• **Written task 1**: Reproduce the lines of the stored items starting at the line containing "for Chakra Work" and ending at the line containing "- Include fresh flowers or plants", substituting "stones" for "crystals" and leaving everything else unchanged.

• **Quoted passage**:
------------------------------------------------------------------------

Upon receipt of the source selection, the server 102 may send a metadata request message 220 to the selected external data sources 204, 206, 208. In this example, the external data sources 204, 206, 208 were selected by the user in the source GUI 322 shown in FIG. 3B. While the metadata request message 220 is shown as single message in FIG. 2, the request may be comprised of multiple messages and/or signals sent at different times or sent at a same time.
In response to the receiving the metadata request message 220, the external data sources 204, 206, 208 may send metadata 222 to the server 102. While the metadata 222 is shown in FIG. 2 as being sent at a same time by the external data sources 204, 206, 208, the external data sources 204, 206, 208 may send their respective metadata separately, at either different times or a same time.
The metadata 222 may indicate types of fields for data stored by the external data sources 204, 206, 208, and may also indicate a number of each of the fields. The metadata 222 may thereby describe the data stored by each of the external data sources 204, 206, 208.

------------------------------------------------------------------------

Stored items:
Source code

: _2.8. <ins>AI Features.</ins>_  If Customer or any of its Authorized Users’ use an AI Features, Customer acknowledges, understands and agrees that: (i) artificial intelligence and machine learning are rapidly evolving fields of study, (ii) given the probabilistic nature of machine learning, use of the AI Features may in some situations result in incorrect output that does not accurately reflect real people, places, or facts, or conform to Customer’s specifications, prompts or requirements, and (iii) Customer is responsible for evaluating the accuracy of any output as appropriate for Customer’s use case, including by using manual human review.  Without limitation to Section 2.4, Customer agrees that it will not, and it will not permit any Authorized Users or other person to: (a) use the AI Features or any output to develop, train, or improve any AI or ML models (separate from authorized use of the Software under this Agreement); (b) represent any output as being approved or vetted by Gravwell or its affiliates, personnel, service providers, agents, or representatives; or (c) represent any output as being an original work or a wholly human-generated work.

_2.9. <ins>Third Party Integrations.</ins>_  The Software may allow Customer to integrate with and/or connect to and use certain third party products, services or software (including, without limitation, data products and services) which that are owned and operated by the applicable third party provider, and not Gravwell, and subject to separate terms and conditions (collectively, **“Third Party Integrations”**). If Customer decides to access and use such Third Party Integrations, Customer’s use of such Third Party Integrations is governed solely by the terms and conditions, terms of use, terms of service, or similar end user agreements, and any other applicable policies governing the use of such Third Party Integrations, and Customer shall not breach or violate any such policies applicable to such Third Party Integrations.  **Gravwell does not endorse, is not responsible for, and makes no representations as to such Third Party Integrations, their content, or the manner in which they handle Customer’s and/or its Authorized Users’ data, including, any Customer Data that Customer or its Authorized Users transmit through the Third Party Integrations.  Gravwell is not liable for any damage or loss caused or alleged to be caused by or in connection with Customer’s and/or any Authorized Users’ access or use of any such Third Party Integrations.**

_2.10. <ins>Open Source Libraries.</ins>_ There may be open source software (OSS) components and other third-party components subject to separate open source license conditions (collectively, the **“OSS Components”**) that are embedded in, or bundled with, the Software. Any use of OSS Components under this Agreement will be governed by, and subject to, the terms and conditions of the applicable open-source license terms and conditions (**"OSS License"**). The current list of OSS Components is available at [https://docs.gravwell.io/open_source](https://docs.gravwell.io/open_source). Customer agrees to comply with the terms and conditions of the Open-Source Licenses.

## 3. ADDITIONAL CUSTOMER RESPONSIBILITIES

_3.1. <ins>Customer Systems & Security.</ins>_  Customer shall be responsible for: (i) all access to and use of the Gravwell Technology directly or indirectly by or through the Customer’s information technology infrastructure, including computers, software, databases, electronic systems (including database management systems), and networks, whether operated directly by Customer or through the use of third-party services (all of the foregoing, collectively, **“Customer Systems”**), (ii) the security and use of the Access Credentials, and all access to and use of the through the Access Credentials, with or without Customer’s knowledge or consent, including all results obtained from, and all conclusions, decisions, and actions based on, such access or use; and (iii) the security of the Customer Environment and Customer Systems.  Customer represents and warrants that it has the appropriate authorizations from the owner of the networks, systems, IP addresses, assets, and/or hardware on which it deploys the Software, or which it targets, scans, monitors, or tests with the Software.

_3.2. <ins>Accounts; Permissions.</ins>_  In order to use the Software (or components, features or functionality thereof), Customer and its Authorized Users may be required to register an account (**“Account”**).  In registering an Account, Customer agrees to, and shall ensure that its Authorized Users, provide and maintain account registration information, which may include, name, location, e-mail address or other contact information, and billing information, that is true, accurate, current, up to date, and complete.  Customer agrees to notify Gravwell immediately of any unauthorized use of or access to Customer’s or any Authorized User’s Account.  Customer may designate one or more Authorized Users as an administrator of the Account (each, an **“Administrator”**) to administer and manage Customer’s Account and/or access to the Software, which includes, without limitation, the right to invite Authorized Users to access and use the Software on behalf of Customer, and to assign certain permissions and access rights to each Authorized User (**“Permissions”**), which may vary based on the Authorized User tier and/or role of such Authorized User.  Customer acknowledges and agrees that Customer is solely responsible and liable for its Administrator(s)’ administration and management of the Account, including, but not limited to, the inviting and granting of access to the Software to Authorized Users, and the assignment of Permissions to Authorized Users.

------------------------------------------------------------------------

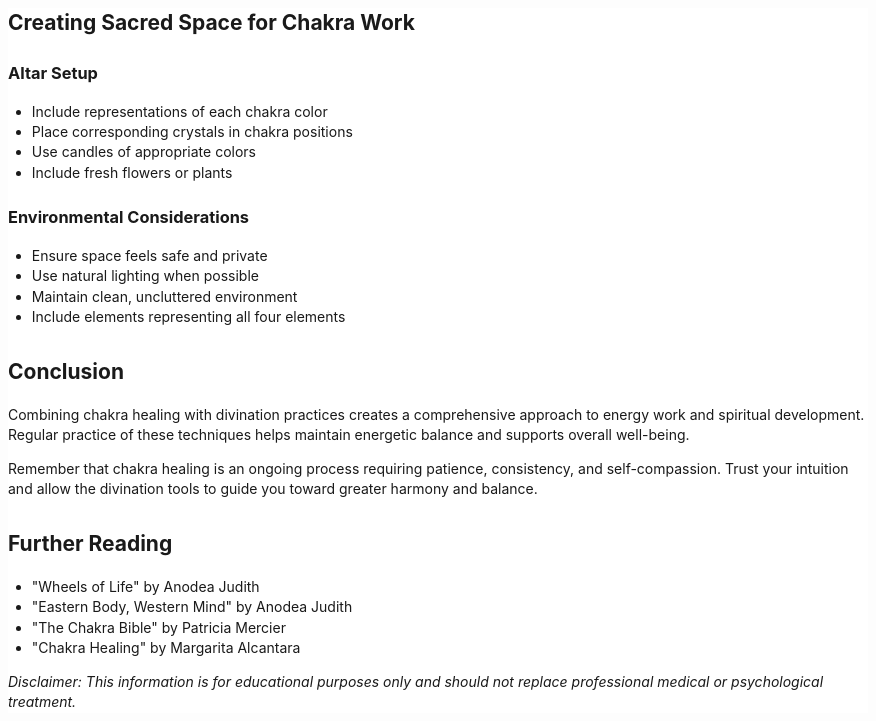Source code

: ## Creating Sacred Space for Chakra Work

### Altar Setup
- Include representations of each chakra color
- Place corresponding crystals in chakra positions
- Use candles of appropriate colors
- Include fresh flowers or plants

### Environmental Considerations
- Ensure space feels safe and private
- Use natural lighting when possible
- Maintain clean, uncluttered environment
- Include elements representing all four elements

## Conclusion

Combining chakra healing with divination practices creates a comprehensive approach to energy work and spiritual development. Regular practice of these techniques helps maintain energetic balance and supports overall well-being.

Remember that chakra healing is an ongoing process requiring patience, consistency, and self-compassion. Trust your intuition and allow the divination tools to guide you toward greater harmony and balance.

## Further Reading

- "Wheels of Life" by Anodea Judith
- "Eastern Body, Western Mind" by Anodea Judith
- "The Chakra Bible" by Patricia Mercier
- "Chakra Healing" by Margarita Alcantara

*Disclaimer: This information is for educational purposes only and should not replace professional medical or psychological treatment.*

------------------------------------------------------------------------

• **Written task 2**: According to the passage on metadata requests, what may the metadata 222 indicate?

• **Answer 1**:
: ## Creating Sacred Space for Chakra Work

### Altar Setup
- Include representations of each chakra color
- Place corresponding stones in chakra positions
- Use candles of appropriate colors
- Include fresh flowers or plants

• **Answer 2**: It may indicate types of fields for data stored by the external data sources 204, 206, 208, and a number of each of the fields.